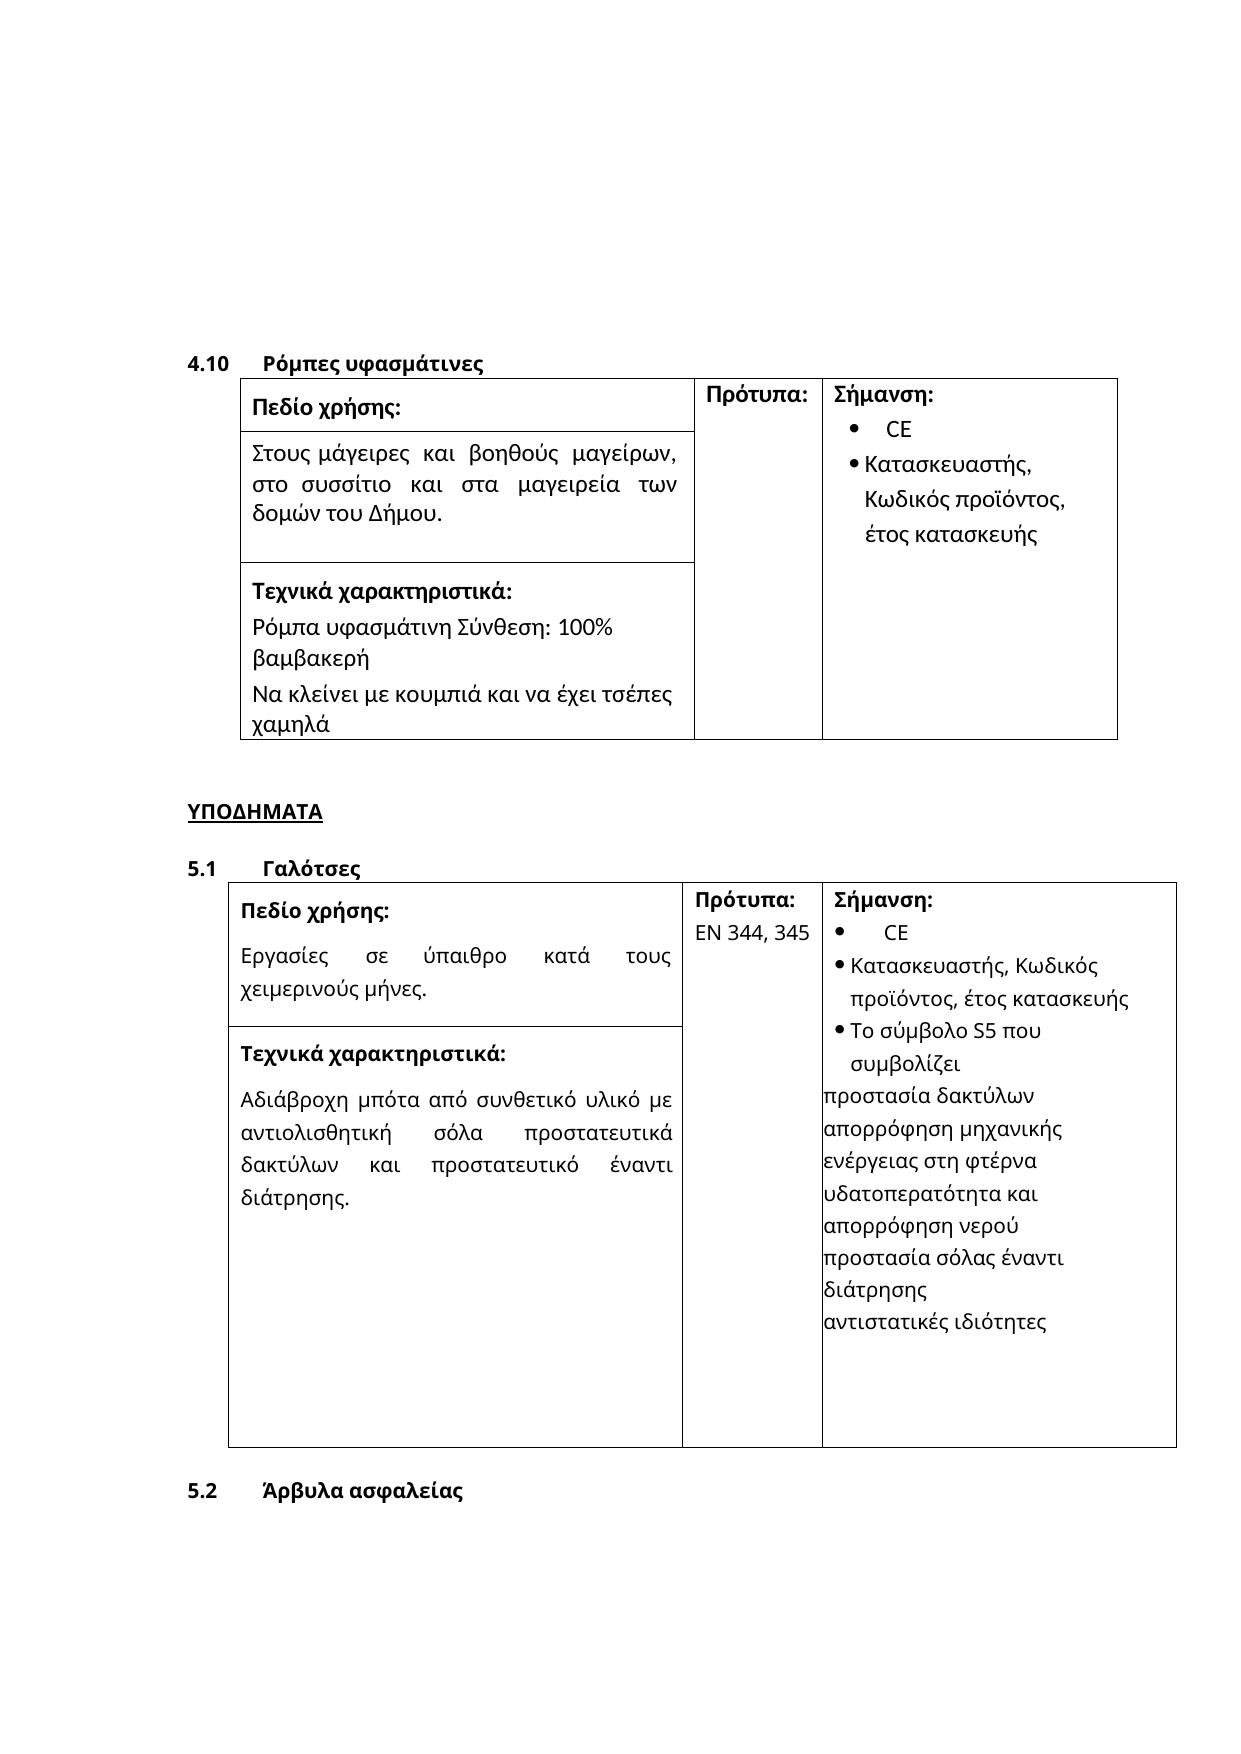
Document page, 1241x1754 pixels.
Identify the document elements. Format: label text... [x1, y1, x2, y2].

table_header Πρότυπα: [695, 379, 822, 739]
text 5.1 Γαλότσες [187, 854, 1053, 882]
table_cell Στους μάγειρες και βοηθούς μαγείρων, στο συσσίτιο και στα μαγειρεία των δομών του Δήμου. [241, 432, 694, 562]
table_header Σήμανση: CE Κατασκευαστής, Κωδικός προϊόντος, έτος κατασκευής Το σύμβολο S5 που συμβολίζει προστασία δακτύλων απορρόφηση μηχανικής ενέργειας στη φτέρνα υδατοπερατότητα και απορρόφηση νερού προστασία σόλας έναντι διάτρησης αντιστατικές ιδιότητες [823, 883, 1176, 1447]
table_cell Τεχνικά χαρακτηριστικά: Αδιάβροχη μπότα από συνθετικό υλικό με αντιολισθητική σόλα προστατευτικά δακτύλων και προστατευτικό έναντι διάτρησης. [229, 1027, 682, 1447]
table_cell Τεχνικά χαρακτηριστικά: Ρόμπα υφασμάτινη Σύνθεση: 100% βαμβακερή Να κλείνει με κουμπιά και να έχει τσέπες χαμηλά [241, 563, 694, 739]
table_header Πεδίο χρήσης: [241, 379, 694, 431]
text 4.10 Ρόμπες υφασμάτινες [187, 349, 1053, 377]
text ΥΠΟΔΗΜΑΤΑ [187, 797, 1053, 825]
table_header Πεδίο χρήσης: Εργασίες σε ύπαιθρο κατά τους χειμερινούς μήνες. [229, 883, 682, 1026]
text 5.2 Άρβυλα ασφαλείας [187, 1476, 1053, 1504]
table_header Σήμανση: CE Κατασκευαστής, Κωδικός προϊόντος, έτος κατασκευής [823, 379, 1117, 739]
table_header Πρότυπα: ΕΝ 344, 345 [683, 883, 822, 1447]
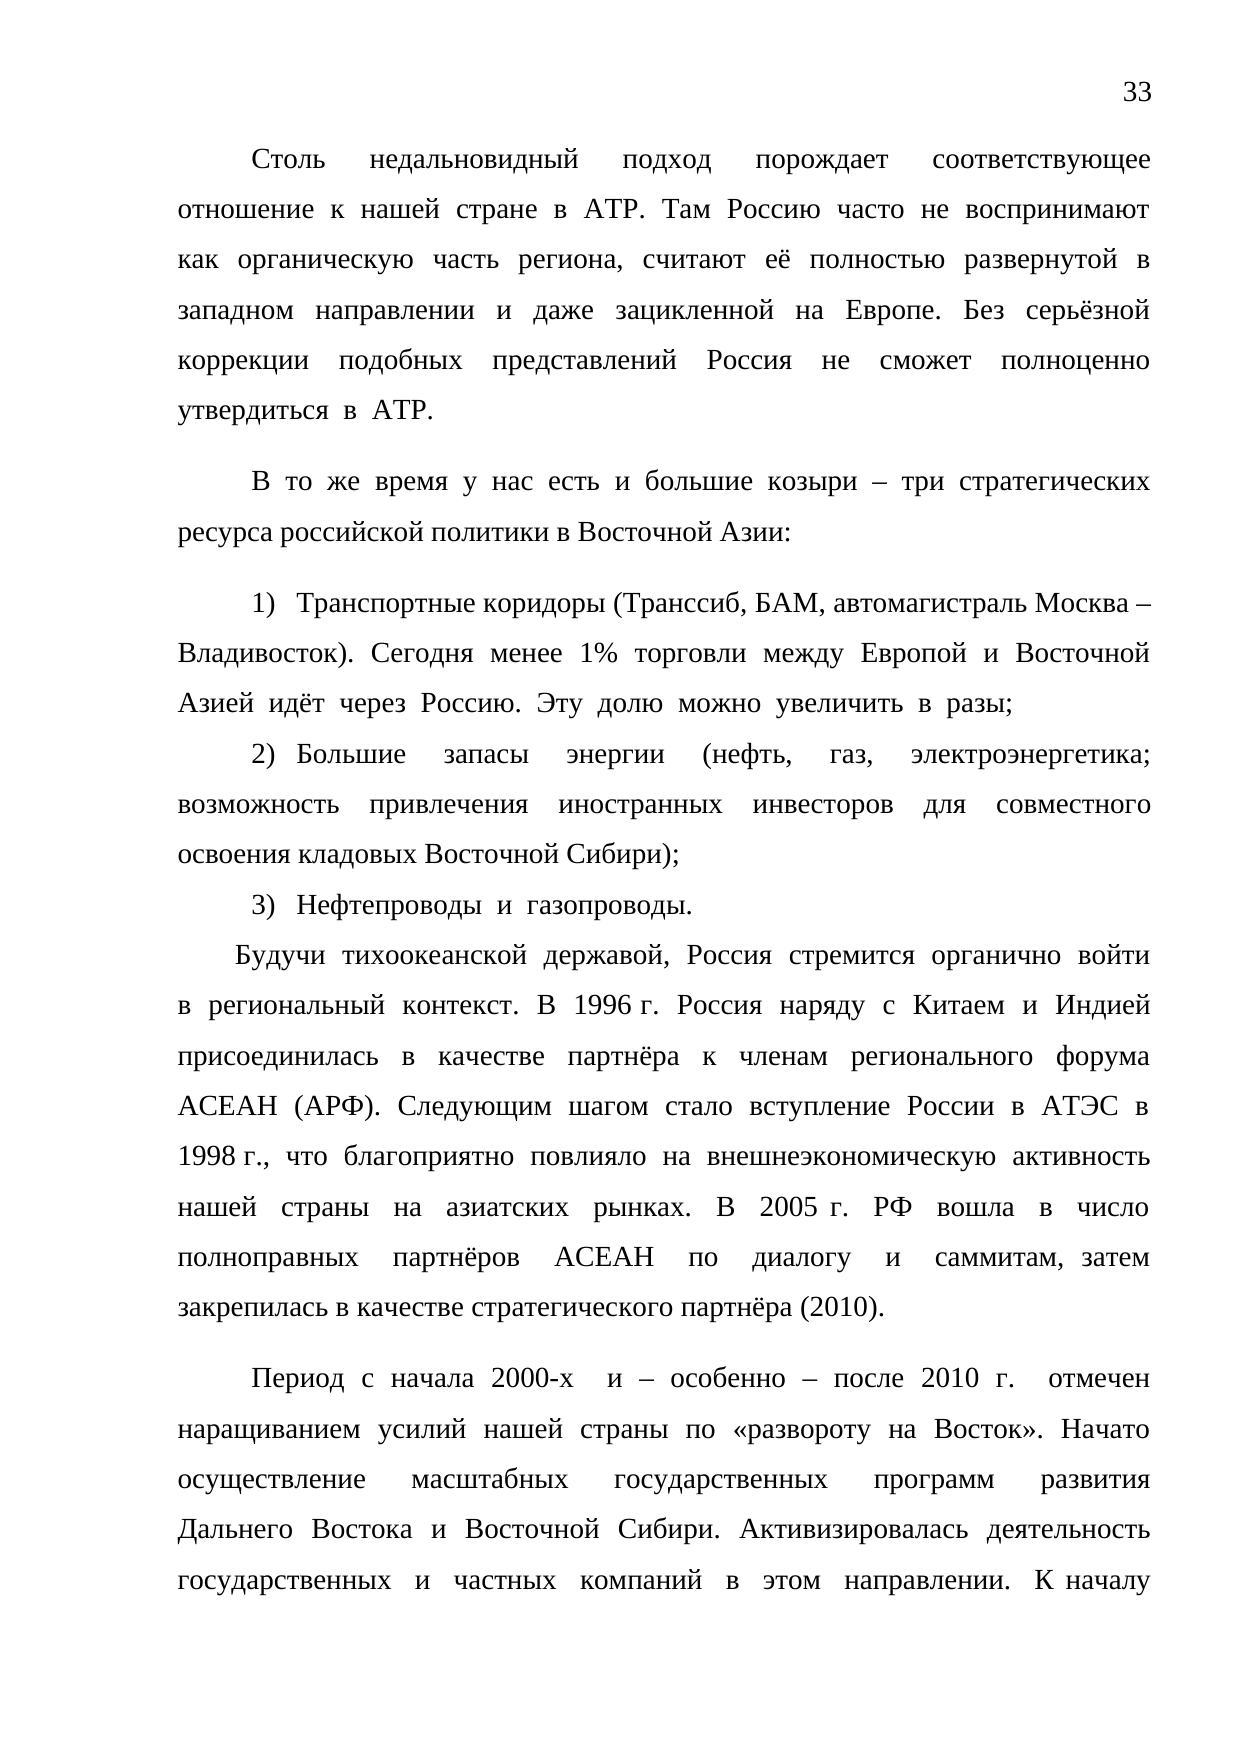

◆ **WHAT YOU HAVE TO DO**
Transcribe all entries above exactly. Drop the pictures.

◆ **RESULT**
Document page, 1241x1754 pixels.
Identify the document elements. Format: label text... [x1, y1, x2, y2].

table_header Πρότυπα: [695, 379, 822, 739]
text 5.1 Γαλότσες [187, 854, 1053, 882]
table_cell Στους μάγειρες και βοηθούς μαγείρων, στο συσσίτιο και στα μαγειρεία των δομών του Δήμου. [241, 432, 694, 562]
table_header Σήμανση: CE Κατασκευαστής, Κωδικός προϊόντος, έτος κατασκευής Το σύμβολο S5 που συμβολίζει προστασία δακτύλων απορρόφηση μηχανικής ενέργειας στη φτέρνα υδατοπερατότητα και απορρόφηση νερού προστασία σόλας έναντι διάτρησης αντιστατικές ιδιότητες [823, 883, 1176, 1447]
table_cell Τεχνικά χαρακτηριστικά: Αδιάβροχη μπότα από συνθετικό υλικό με αντιολισθητική σόλα προστατευτικά δακτύλων και προστατευτικό έναντι διάτρησης. [229, 1027, 682, 1447]
table_cell Τεχνικά χαρακτηριστικά: Ρόμπα υφασμάτινη Σύνθεση: 100% βαμβακερή Να κλείνει με κουμπιά και να έχει τσέπες χαμηλά [241, 563, 694, 739]
table_header Πεδίο χρήσης: [241, 379, 694, 431]
text 4.10 Ρόμπες υφασμάτινες [187, 349, 1053, 377]
text ΥΠΟΔΗΜΑΤΑ [187, 797, 1053, 825]
table_header Πεδίο χρήσης: Εργασίες σε ύπαιθρο κατά τους χειμερινούς μήνες. [229, 883, 682, 1026]
text 5.2 Άρβυλα ασφαλείας [187, 1476, 1053, 1504]
table_header Σήμανση: CE Κατασκευαστής, Κωδικός προϊόντος, έτος κατασκευής [823, 379, 1117, 739]
table_header Πρότυπα: ΕΝ 344, 345 [683, 883, 822, 1447]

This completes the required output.